The new religion was thus in many respects a movement of women and children.
The latter were like a young guard around Jesus for the inauguration of his
innocent royalty, and gave him little ovations which much pleased him, calling
him "son of David," crying Hosanna, and bearing palms around him. Jesus, like
Savonarola, perhaps made them serve as instruments for pious missions; he was
very glad to see these young apostles, who did not compromise him, rush into
the front and give him titles which he dared not take himself. He let them
speak, and, when he was asked if he heard, he replied in an evasive manner
that the praise which comes from young lips is the most agreeable to God.

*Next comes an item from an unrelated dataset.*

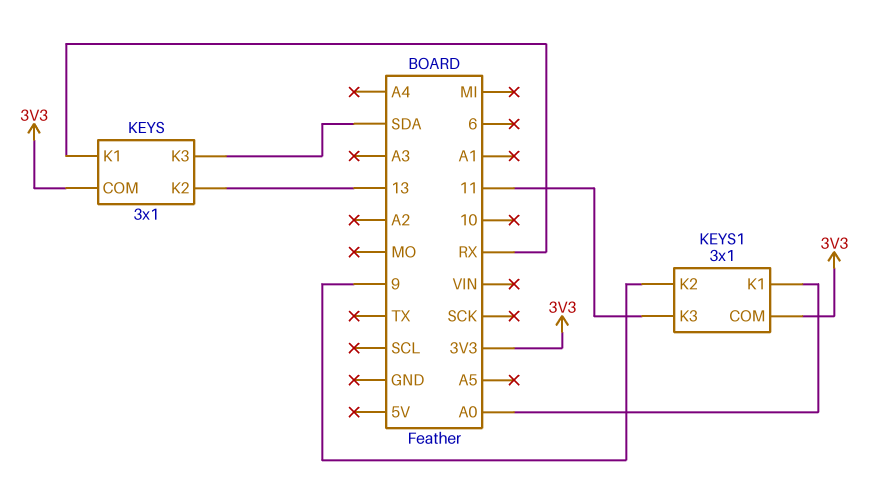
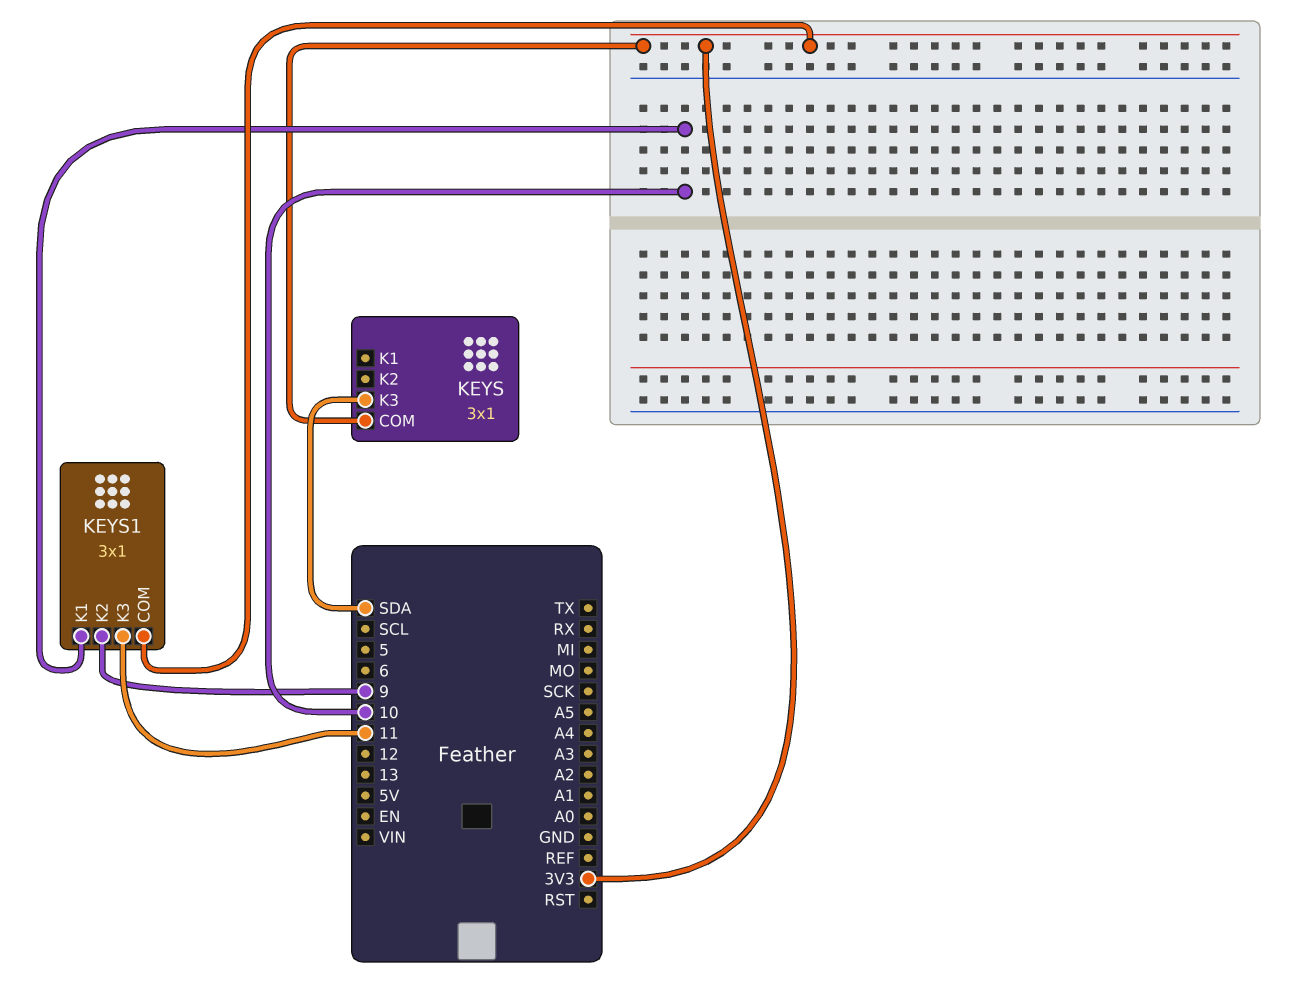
KEYS pin K1: RX -> none
KEYS pin K2: 13 -> none
KEYS1 pin K1: A0 -> 10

He lost no opportunity of repeating that the little ones are sacred beings,
that the kingdom of God belongs to children, that we must become children to
enter there, that we ought to receive it as a child, that the heavenly Father
hides his secrets from the wise, and reveals them to the little ones. The idea
of disciples is, in his mind, almost synonymous with that of children. On one
occasion, when they had one of those quarrels for precedence which were not
uncommon, Jesus took a little child, placed him in their midst, and said unto
them: "Whosoever therefore shall humble himself as this little child, the same
is greatest in the kingdom of heaven."
It was infancy, in fact, in its divine spontaneity, in its simple bewilderments of joy, which took possession of the earth. Everyone believed at each moment that the kingdom so much desired was about to appear. Each one already saw himself seated on a throne beside the Master. They divided among themselves the positions of honor in the new kingdom, and strove to reckon the precise date of its advent. This new doctrine was called the "Good Tidings"; it had no other name. An old word, "paradise," which the Hebrew, like all the languages of the East, had borrowed from the Persian, and which at first designated the parks of the Achaemenidae, summed up the general dream; a delightful garden, where the charming life which was led here below would be continued forever. How long this intoxication lasted we know not. No one, during the course of this magical apparition, measured time any more than we measure a dream. Duration was suspended; a week was an age. But, whether it filled years or months, the dream was so beautiful that humanity has lived upon it ever since, and it is still our consolation to gather its weakened perfume. Never did so much joy fill the breast of man. For a moment Humanity, in this the most vigorous effort she ever made to rise above the world, forgot the leaden weight which binds her to earth and the sorrows of the life below. Happy he who has been able to behold this divine unfolding, and to share, were it but for one day, this unexampled illusion! But still more happy, Jesus would say to us, is he who, freed from all illusion, shall reproduce in himself the celestial vision, and, with no millenarnan dream, no chimerical paradise, no signs in the heavens, but, by the uprightness of his will and the poetry of his soul, shall be able to create anew in his heart the true kingdom of God!